SHOULD: Choose one output approach
Applies to: answer, context, search, find-similar, get-contents
Pick one strategy and stick with it throughout your workflow:
Approach 1: toon only - Compact YAML-like output for direct reading
- Use when: Reading output directly, no further processing needed
- Token savings: ~40% reduction vs JSON
- Example:
exa-ai search "query" --output-format toon
Approach 2: JSON + jq - Extract specific fields programmatically
- Use when: Need to extract specific fields or pipe to other commands
- Token savings: ~80-90% reduction (extracts only needed fields)
- Example:
exa-ai search "query" | jq -r '.results[].title'
Approach 3: Schemas + jq - Structured data extraction with validation
- Use when: Need consistent structured output across multiple queries
- Token savings: ~85% reduction + consistent schema
- Example:
exa-ai search "query" --summary-schema '{...}' | jq -r '.results[].summary | fromjson'
Why: Mixing approaches increases complexity and token usage. Choosing one approach optimizes for your use case.

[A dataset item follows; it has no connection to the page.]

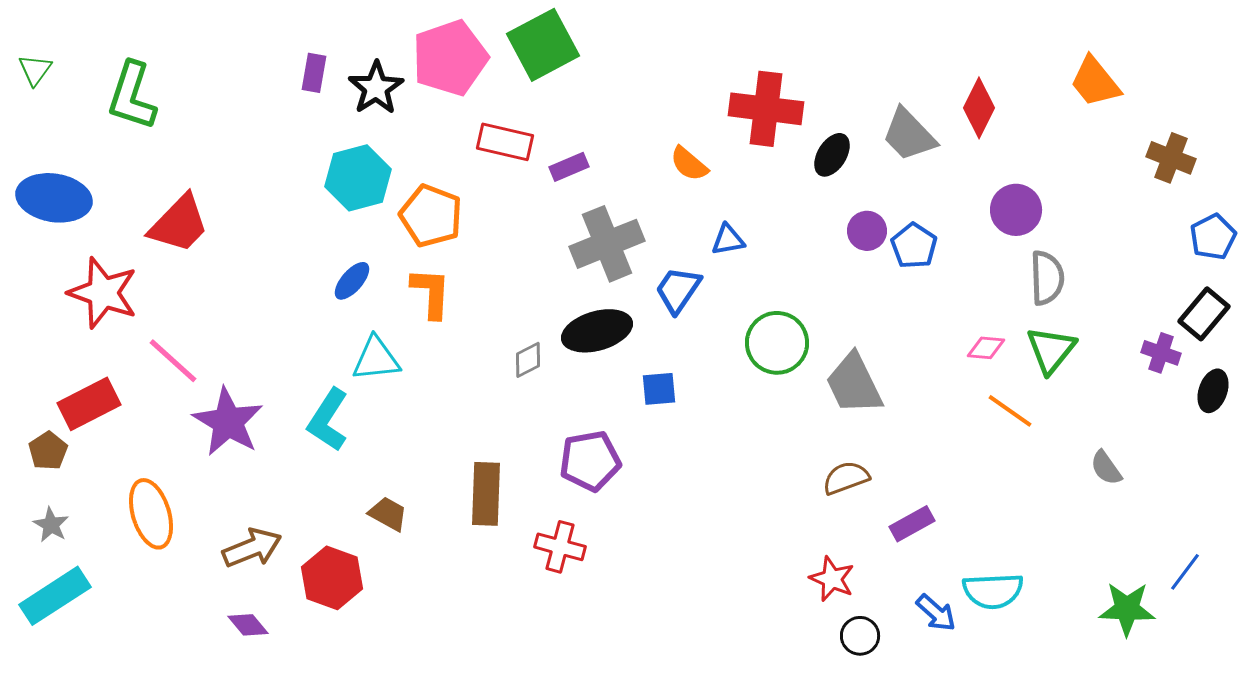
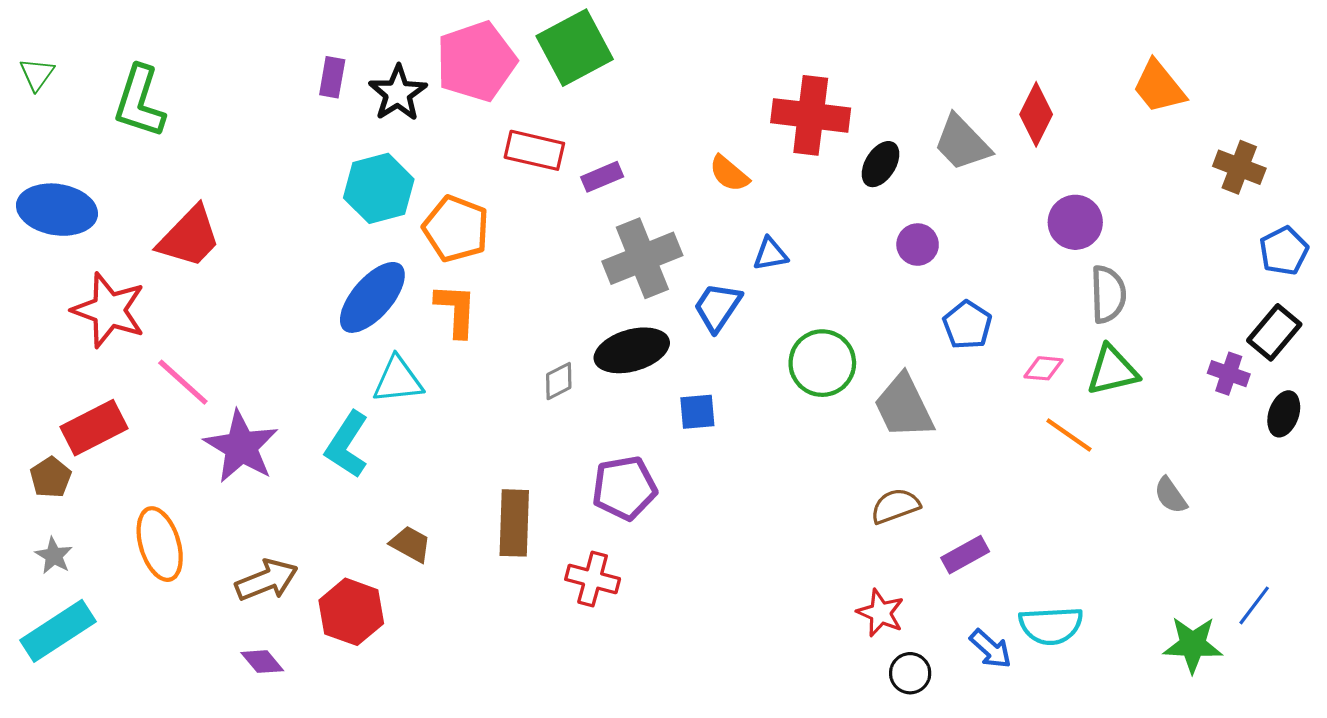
blue pentagon: (914, 246) -> (967, 325), moved
blue ellipse: (352, 281) -> (372, 297), size x1.8
green triangle: (1051, 350) -> (1112, 370), turned 38

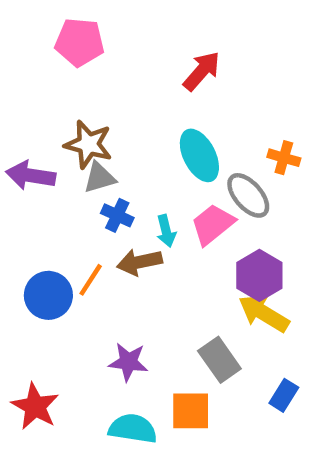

Shell Command Best Practices
MUST: Run commands directly, parse separately
Applies to: monitor, search (websets), research, and all skills using complex commands
When using the Bash tool with complex shell syntax, run commands directly and parse output in separate steps:
# ❌ WRONG - nested command substitution
webset_id=$(exa-ai webset-create --search '{"query":"..."}' | jq -r '.webset_id')

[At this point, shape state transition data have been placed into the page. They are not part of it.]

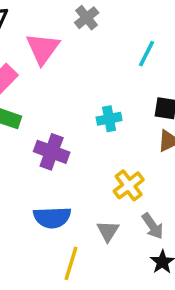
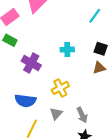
yellow cross: (129, 185) -> (60, 88), moved

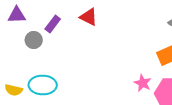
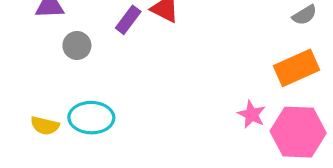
purple rectangle: (53, 24) -> (128, 20), moved

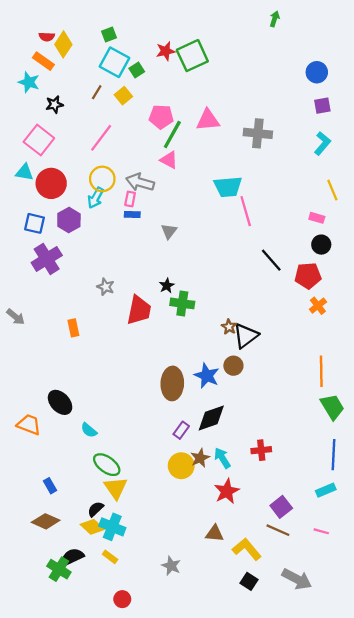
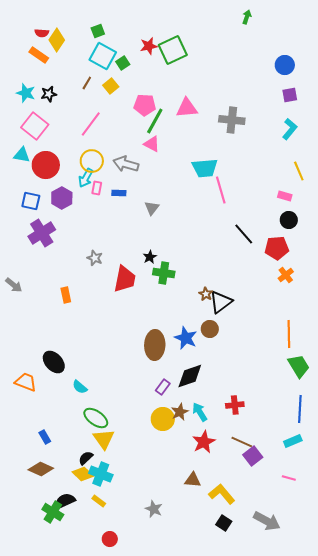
cyan star: (29, 82) -> (26, 93), moved
pink rectangle: (130, 199) -> (97, 188), moved
brown line: (278, 530) -> (242, 442), moved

# ✅ CORRECT - run directly, then parse
exa-ai webset-create --search '{"query":"..."}'
# Then in a follow-up command:
webset_id=$(cat output.json | jq -r '.webset_id')Why: Complex nested $(...) command substitutions can fail unpredictably in shell environments. Running commands directly and parsing separately improves reliability and makes debugging easier.
MUST NOT: Use nested command substitutions
Applies to: All skills when using complex multi-step operations
Avoid nesting multiple levels of command substitution:
# ❌ WRONG - deeply nested
result=$(exa-ai search "$(cat query.txt | tr '\n' ' ')" --num-results $(cat config.json | jq -r '.count'))
# ✅ CORRECT - sequential steps
query=$(cat query.txt | tr '\n' ' ')
count=$(cat config.json | jq -r '.count')
exa-ai search "$query" --num-results $countWhy: Nested command substitutions are fragile and hard to debug when they fail. Sequential steps make each operation explicit and easier to troubleshoot.
SHOULD: Break complex commands into sequential steps
Applies to: All skills when working with multi-step workflows
For readability and reliability, break complex operations into clear sequential steps:
# ❌ Less maintainable - everything in one line
exa-ai webset-create --search '{"query":"startups","count":1}' | jq -r '.webset_id' | xargs -I {} exa-ai webset-search-create {} --query "AI" --behavior override
# ✅ More maintainable - clear steps
exa-ai webset-create --search '{"query":"startups","count":1}'
webset_id=$(jq -r '.webset_id' < output.json)
exa-ai webset-search-create $webset_id --query "AI" --behavior overrideWhy: Sequential steps are easier to understand, debug, and modify. Each step can be verified independently.